About Moxie Girl Musings

Moxie Girl Musings is about starting over from square one after tragedy impacted my young family. It's filled with stories of triumph, struggle, snafus, hopes, and dreams. Sometimes there will be features from other writers that I like and every so often I'll include an original short story, but normally I simply write what's on my mind at the time. Welcome to my unfiltered true-life story as I figure out this thing called life. http://www.amberleaeaston.com

Wednesday, October 7, 2009

Avoidance Leads to Discovery

Avoidance is a good friend of mine. I like to avoid projects I know will require energy I am not sure I want to expend. I am even better at avoiding negative people. But this weekend I shoved avoidance aside to tackle the boxes in my attic.

I pulled on the light and looked at the cumulative baggage of 12 years in this house. Boxes were buried under bags of baby clothes. Stuffed animals, winter coats, cribs...I could open a store with what I have piled in my attic. So I sat down in the midst of the mess and started sorting as best as I could.

A box filled with journals stopped my frantic progress. There in my attic with piles of baby clothes to my right and old skis to my left, I allowed myself to read words I had written over 20 years ago. My high school journals were the most entertaining. I wrote of first loves, first heart break, girlfriend drama, college dreams, small town boredom and self-esteem struggles. Basic high school stuff. Or at least they used to be the basic stuff of high school.

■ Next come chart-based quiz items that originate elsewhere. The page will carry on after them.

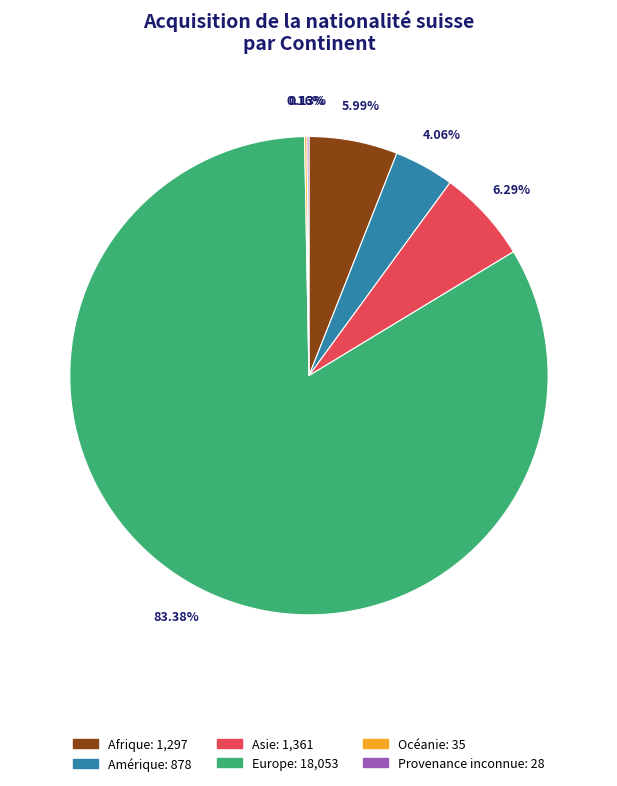

Combined, what portion of the pie is Afrique and Asie?

12.3%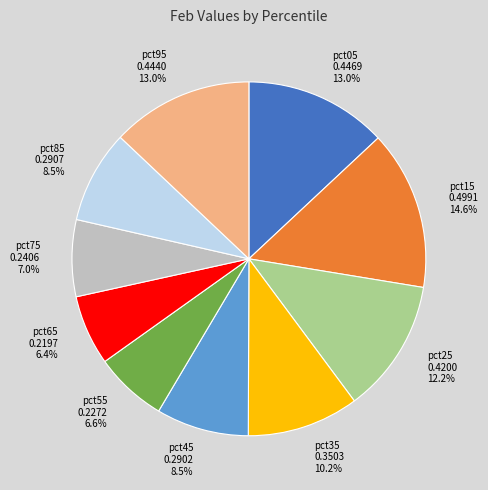

The pct05 slice represents 13% of the pie. True or false?

True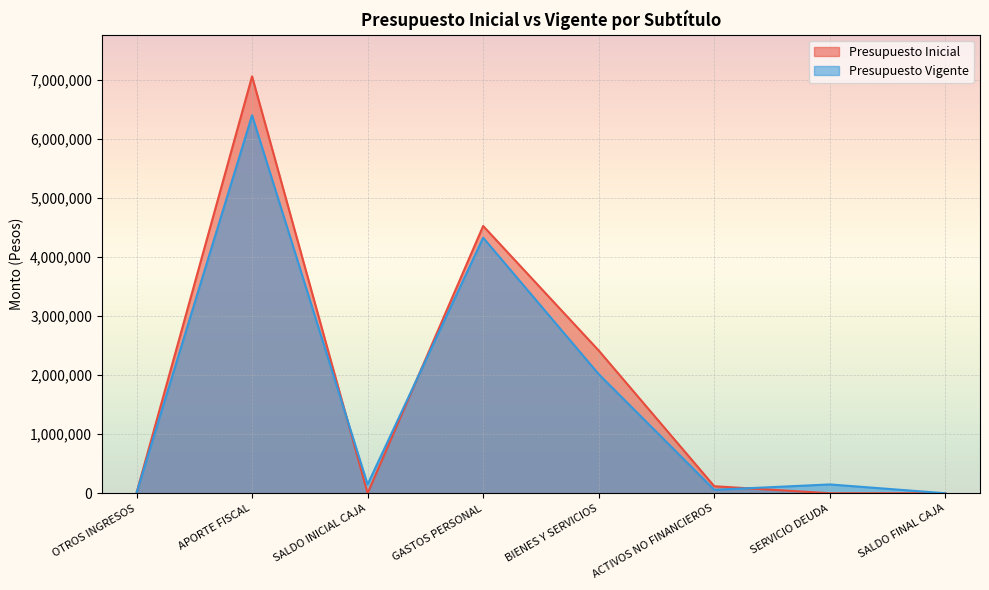

What is the sum of all Presupuesto Inicial values?

14133922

As I read my words written from a simpler time over 20 years ago, I started thinking of my daughter who is now in 8th grade. She is facing more challenges than I ever had. I hear on the news and, even today on Dr. Phil, about oral sex parties, intercourse at school dances and sexting nude pictures. "Making out" seems to have taken on a whole different meaning.

I won't lie. I had sex in high school, but only with a serious boyfriend. Promiscuity was not the way to popularity. Our parties consisted of alcohol, not crack. Making out meant going to first or second base, not having oral sex with a line of boys. Despite that, even I have regrets looking back. Regrets about not standing up for myself with boys because I didn't have the tools in my mental tool box to know what to say or the right things to do. No one ever told me.

As I sat there with my history literally surrounding me in my attic, I realized that I cannot avoid the hard talk with my daughter. We have had the sex talk and the drug talk, but not the oral sex talk. She is 13. She is beautiful. As her mother, I need to give her the tools to live her life on her terms instead of being swept up in the fray.

There are certain things that cannot be avoided like tackling the attic after 12 years and being honest with my daughter about all aspects of sex. Even an avoidance queen like myself knows when and where to surrender.